Buparlisib is a pan-PI3K inhibitor, and the phase 3 BELLE-2 study compared the addition of Buparlisib to fulvestrant to improve patient survival. Notably, the study stratified patients according to their PIK3CA mutation status at the time of inclusion. The results showed that the addition of Buparlisib was able to improve PFS from 5 months to 6.9 months compared to fulvestrant alone. The results of this study were reported at the 2015 San Antonio Breast Cancer Conference (S6-01). However, the problem with pan-PI3K inhibitors is that there are more side effects that can affect patients’ quality of life, such as hyperglycemia that occurs in 25% of patients. In contrast, those PI3K inhibitors that target the alpha/beta subunits will perform better in terms of side effects.

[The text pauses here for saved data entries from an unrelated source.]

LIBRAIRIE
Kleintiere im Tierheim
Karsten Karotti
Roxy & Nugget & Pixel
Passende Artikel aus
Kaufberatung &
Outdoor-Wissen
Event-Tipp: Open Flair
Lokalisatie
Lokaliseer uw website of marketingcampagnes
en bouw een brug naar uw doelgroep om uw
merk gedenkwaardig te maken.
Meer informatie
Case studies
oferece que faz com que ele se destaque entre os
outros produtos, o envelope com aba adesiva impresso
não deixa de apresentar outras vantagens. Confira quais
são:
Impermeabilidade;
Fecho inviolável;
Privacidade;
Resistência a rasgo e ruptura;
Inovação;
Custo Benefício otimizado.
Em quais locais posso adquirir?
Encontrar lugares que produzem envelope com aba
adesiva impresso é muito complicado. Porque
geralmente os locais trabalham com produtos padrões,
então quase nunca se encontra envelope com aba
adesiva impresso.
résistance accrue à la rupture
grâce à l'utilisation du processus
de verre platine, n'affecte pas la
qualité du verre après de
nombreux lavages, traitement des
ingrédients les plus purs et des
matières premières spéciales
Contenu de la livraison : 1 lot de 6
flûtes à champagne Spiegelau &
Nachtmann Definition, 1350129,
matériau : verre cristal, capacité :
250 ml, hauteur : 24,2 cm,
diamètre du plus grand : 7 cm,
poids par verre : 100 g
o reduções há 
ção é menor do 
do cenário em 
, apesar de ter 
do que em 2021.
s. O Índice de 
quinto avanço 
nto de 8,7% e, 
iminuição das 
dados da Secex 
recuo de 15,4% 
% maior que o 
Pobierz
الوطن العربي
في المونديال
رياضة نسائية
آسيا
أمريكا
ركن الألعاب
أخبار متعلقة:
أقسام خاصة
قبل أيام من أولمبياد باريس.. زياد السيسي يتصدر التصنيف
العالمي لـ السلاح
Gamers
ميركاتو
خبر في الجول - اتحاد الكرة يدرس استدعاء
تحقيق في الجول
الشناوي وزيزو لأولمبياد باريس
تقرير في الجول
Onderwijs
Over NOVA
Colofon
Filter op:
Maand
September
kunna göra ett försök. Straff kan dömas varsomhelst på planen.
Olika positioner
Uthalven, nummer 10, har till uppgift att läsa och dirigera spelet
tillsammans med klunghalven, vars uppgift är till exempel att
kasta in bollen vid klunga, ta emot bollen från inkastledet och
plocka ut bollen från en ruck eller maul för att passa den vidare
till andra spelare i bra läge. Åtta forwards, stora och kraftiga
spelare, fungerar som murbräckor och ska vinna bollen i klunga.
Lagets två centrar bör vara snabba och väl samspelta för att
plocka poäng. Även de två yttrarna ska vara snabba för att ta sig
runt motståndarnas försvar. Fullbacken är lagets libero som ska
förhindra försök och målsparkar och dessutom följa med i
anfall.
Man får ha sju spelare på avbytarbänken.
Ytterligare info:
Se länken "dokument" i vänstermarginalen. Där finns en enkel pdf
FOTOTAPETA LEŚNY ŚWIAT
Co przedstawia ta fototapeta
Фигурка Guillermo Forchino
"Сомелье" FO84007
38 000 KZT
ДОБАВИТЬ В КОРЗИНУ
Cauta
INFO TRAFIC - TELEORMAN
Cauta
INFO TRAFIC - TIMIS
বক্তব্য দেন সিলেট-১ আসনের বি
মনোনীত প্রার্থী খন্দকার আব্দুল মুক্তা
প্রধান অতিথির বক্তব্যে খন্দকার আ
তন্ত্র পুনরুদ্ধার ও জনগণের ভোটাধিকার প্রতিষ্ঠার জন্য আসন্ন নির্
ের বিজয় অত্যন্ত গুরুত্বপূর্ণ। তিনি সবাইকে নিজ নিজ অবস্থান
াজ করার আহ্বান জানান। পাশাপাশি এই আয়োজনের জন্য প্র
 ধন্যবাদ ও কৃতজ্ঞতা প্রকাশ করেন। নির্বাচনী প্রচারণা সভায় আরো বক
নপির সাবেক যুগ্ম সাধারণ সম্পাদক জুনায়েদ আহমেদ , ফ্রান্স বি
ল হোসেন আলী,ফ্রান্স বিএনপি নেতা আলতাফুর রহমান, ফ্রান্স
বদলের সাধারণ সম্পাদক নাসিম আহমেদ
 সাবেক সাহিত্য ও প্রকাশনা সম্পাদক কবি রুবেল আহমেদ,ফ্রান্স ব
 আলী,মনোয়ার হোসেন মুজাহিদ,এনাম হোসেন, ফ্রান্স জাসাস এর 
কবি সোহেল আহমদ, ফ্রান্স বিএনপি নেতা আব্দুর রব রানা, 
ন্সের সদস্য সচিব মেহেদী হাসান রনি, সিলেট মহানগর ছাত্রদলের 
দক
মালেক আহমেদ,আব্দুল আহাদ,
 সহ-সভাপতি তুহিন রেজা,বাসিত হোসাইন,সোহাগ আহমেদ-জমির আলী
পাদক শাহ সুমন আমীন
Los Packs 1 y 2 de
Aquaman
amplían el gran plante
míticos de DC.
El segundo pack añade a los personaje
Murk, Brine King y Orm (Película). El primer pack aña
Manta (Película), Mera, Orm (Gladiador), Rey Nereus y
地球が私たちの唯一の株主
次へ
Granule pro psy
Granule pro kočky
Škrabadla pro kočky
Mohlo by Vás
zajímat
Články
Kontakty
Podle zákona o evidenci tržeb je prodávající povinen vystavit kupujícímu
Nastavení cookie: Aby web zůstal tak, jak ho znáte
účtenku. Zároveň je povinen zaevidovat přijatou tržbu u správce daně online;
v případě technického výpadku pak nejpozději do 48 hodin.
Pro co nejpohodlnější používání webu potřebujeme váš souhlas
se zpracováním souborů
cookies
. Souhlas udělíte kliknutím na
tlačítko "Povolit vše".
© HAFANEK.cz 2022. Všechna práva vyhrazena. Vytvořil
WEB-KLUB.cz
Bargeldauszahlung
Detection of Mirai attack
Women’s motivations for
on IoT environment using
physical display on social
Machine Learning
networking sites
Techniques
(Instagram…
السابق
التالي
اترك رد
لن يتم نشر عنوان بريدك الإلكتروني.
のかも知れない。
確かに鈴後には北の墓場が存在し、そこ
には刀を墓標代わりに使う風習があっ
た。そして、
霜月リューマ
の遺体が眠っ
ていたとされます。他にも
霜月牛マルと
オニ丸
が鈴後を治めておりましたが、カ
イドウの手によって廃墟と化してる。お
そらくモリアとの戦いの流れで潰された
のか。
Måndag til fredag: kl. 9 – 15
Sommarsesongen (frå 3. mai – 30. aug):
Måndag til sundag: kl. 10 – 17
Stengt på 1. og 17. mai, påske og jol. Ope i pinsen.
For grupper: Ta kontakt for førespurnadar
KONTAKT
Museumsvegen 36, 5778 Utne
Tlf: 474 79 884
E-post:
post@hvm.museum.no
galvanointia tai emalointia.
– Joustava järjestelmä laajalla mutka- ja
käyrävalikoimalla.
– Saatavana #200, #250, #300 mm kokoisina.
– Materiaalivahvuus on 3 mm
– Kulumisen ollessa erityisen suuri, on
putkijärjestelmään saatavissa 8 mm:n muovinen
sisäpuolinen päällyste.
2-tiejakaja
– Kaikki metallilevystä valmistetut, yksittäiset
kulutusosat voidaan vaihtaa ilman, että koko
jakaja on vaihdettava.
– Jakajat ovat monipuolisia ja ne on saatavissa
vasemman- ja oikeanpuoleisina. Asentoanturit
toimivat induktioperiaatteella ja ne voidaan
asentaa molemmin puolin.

To summarize, the progress of endocrine therapy combined with other drugs: right now, there is no clear guideline whether endocrine therapy-based combination should be recommended to patients, but some very promising drugs (Erverolimus and Palbociclib) are currently in development and may change the guidelines; finding the most suitable index to determine whether patients need combination therapy , is the direction of future research.
Now, let’s return to the three questions at the beginning of the article.
1, which patients need to receive endocrine therapy?
Answer: Most patients with ER+ breast cancer need to receive endocrine therapy first, unless they have severe internal organ involvement or acute illness.
2.What is the order of endocrine therapy?
Answer: There is no clear order of endocrine medication. It is a more important concept to let patients accept all current endocrine therapeutic drugs during their treatment.
3.Can endocrine therapy be combined with other drugs? How to combine them?
Answer: There is no clear guideline on how to combine drugs. For patients who have received multiple drugs, endocrine therapy combined with other drugs can be considered; among the available combination drugs, the more promising drugs are CDK4/6 inhibitors, while PI3K inhibitors have not shown impressive performance so far.